## [Task instructions]
Copy out the lines below, word for word, starting with the line containing "genus: Dendrocalamus" and ending with the line containing "scientific name: Vulpes vulpes". Include both of those lines and nothing else.

══════

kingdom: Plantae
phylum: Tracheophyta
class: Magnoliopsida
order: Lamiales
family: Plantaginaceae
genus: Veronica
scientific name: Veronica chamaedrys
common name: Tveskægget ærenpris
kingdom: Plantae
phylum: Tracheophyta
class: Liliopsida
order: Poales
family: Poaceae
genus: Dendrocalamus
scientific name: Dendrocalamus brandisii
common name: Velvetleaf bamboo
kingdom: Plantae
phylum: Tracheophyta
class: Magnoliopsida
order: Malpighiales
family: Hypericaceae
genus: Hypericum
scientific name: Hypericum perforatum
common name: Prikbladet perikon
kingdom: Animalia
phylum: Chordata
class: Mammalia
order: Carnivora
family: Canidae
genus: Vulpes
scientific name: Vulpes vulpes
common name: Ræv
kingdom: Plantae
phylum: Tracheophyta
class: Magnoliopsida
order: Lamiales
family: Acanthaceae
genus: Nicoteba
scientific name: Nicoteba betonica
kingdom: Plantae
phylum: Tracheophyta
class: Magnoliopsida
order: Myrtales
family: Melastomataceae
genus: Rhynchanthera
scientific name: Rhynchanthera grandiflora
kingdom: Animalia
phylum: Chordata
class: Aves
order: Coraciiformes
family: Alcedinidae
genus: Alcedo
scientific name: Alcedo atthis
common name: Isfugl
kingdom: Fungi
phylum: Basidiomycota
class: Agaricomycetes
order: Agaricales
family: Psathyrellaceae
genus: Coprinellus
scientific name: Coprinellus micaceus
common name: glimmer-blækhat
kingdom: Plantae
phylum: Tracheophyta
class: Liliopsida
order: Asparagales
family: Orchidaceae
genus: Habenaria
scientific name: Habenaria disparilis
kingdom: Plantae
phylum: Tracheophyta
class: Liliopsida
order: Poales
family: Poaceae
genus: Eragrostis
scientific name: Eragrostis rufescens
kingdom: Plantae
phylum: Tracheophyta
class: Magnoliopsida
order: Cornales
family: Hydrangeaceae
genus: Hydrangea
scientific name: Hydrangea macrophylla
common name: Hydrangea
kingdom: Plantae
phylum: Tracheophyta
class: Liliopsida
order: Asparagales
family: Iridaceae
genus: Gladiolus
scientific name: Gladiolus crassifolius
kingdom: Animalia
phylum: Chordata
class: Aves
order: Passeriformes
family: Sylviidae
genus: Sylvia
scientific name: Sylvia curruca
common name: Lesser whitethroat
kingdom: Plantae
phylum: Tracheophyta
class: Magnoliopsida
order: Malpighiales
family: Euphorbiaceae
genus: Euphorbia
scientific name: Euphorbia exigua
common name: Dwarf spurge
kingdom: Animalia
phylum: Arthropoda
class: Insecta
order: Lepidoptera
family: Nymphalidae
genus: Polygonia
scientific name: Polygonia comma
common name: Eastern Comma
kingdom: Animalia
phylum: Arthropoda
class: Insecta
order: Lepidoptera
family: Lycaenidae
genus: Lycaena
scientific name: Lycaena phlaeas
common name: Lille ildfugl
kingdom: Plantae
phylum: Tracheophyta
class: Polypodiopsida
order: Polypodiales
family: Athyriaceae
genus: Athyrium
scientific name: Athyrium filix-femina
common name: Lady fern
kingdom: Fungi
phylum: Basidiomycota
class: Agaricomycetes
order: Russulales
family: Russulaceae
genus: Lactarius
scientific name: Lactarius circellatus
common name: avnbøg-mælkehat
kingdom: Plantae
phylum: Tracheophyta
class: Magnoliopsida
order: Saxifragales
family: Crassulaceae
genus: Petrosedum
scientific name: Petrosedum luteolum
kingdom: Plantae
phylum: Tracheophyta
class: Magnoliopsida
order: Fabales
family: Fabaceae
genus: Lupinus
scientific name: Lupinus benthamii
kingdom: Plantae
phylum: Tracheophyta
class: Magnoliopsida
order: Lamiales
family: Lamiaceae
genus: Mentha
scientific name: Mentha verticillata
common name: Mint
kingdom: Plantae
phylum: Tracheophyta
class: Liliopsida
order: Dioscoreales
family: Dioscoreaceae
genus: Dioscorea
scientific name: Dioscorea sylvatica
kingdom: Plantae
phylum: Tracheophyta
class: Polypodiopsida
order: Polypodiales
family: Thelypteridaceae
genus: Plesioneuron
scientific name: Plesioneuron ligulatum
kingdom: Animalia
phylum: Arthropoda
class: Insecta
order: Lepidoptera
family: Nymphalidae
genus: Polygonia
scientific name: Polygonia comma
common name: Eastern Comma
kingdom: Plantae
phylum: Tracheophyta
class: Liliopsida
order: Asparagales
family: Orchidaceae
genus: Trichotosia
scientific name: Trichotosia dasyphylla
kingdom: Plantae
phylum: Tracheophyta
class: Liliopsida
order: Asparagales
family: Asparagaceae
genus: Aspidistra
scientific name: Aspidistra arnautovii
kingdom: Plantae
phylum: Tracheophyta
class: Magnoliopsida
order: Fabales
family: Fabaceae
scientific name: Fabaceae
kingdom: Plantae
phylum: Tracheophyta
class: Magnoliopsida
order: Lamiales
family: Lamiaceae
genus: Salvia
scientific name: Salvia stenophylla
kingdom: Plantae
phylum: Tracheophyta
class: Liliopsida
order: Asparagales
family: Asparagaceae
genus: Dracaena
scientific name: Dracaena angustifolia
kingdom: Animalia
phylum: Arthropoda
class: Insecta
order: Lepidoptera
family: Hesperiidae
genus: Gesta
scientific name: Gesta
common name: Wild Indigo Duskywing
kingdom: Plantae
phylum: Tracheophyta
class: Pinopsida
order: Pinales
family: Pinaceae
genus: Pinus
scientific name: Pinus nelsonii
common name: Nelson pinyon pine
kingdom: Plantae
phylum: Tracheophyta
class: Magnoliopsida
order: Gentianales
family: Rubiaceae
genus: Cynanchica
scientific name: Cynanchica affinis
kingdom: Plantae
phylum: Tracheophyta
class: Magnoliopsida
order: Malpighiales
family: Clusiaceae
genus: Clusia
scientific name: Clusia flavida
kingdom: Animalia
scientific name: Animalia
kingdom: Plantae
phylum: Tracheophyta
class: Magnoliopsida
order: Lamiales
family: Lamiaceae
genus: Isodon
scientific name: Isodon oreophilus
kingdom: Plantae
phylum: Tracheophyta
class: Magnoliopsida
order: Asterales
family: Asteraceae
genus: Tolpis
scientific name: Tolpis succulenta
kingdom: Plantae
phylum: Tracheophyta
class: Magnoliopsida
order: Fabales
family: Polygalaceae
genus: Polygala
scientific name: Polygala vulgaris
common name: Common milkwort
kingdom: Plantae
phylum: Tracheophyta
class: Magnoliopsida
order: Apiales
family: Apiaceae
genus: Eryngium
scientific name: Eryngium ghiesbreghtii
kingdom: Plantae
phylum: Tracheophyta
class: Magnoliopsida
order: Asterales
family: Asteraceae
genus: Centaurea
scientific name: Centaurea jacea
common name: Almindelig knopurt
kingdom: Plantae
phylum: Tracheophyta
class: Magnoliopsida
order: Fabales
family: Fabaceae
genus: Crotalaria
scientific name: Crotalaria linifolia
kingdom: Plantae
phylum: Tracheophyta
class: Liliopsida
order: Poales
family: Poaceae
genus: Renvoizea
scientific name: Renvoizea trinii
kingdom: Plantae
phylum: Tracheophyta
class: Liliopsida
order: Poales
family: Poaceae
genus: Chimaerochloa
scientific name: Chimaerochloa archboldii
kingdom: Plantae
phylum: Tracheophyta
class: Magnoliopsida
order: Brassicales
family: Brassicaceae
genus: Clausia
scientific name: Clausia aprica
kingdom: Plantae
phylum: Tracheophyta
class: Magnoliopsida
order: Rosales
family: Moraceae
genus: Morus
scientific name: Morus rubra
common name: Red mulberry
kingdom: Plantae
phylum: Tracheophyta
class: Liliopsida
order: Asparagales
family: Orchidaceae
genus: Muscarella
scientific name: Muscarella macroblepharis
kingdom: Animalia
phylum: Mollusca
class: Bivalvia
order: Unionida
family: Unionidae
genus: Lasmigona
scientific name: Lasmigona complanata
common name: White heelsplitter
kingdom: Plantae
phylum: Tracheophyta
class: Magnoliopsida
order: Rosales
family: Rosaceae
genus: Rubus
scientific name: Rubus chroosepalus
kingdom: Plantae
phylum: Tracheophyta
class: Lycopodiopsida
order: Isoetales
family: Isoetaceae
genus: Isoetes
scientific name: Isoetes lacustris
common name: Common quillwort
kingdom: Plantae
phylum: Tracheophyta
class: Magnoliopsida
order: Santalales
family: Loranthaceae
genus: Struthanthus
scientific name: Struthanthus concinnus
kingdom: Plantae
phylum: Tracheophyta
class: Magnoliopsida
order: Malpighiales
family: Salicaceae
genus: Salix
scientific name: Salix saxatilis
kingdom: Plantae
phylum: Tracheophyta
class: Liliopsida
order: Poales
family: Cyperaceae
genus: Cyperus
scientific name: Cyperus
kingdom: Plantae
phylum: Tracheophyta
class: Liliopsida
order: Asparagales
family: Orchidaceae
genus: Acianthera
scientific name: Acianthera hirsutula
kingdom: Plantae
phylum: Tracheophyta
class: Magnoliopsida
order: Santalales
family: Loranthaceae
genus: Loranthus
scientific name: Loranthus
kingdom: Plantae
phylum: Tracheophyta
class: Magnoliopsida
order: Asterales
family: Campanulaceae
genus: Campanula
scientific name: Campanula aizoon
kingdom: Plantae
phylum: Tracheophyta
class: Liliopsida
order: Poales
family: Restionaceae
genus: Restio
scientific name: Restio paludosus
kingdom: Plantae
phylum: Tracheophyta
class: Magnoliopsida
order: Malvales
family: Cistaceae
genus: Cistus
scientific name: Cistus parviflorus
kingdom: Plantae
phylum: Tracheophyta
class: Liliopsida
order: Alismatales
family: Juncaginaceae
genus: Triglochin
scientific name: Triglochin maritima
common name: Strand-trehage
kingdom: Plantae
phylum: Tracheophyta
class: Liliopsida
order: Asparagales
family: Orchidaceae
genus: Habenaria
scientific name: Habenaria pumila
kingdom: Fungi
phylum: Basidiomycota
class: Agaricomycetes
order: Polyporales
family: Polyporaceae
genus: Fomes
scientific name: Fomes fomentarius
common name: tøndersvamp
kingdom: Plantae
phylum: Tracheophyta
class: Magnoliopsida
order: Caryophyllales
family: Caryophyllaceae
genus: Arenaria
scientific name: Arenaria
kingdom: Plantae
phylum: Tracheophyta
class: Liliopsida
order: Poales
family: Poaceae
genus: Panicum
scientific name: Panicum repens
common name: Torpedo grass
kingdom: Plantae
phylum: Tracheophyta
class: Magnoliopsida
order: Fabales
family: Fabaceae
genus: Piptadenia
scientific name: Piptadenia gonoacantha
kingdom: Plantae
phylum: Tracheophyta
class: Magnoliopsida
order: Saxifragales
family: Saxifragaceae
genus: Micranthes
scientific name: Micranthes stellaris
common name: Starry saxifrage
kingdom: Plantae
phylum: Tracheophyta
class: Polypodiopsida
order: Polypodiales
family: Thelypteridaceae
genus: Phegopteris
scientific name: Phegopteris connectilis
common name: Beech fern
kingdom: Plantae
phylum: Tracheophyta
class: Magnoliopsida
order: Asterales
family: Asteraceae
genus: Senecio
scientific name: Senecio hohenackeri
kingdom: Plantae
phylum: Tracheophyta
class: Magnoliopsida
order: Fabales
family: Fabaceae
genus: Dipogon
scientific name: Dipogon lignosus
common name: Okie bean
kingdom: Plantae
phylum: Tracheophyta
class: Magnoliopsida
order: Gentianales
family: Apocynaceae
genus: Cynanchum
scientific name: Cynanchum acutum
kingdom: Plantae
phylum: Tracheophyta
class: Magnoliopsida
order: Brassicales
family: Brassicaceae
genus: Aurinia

══════

## [Answer for the task]
genus: Dendrocalamus
scientific name: Dendrocalamus brandisii
common name: Velvetleaf bamboo
kingdom: Plantae
phylum: Tracheophyta
class: Magnoliopsida
order: Malpighiales
family: Hypericaceae
genus: Hypericum
scientific name: Hypericum perforatum
common name: Prikbladet perikon
kingdom: Animalia
phylum: Chordata
class: Mammalia
order: Carnivora
family: Canidae
genus: Vulpes
scientific name: Vulpes vulpes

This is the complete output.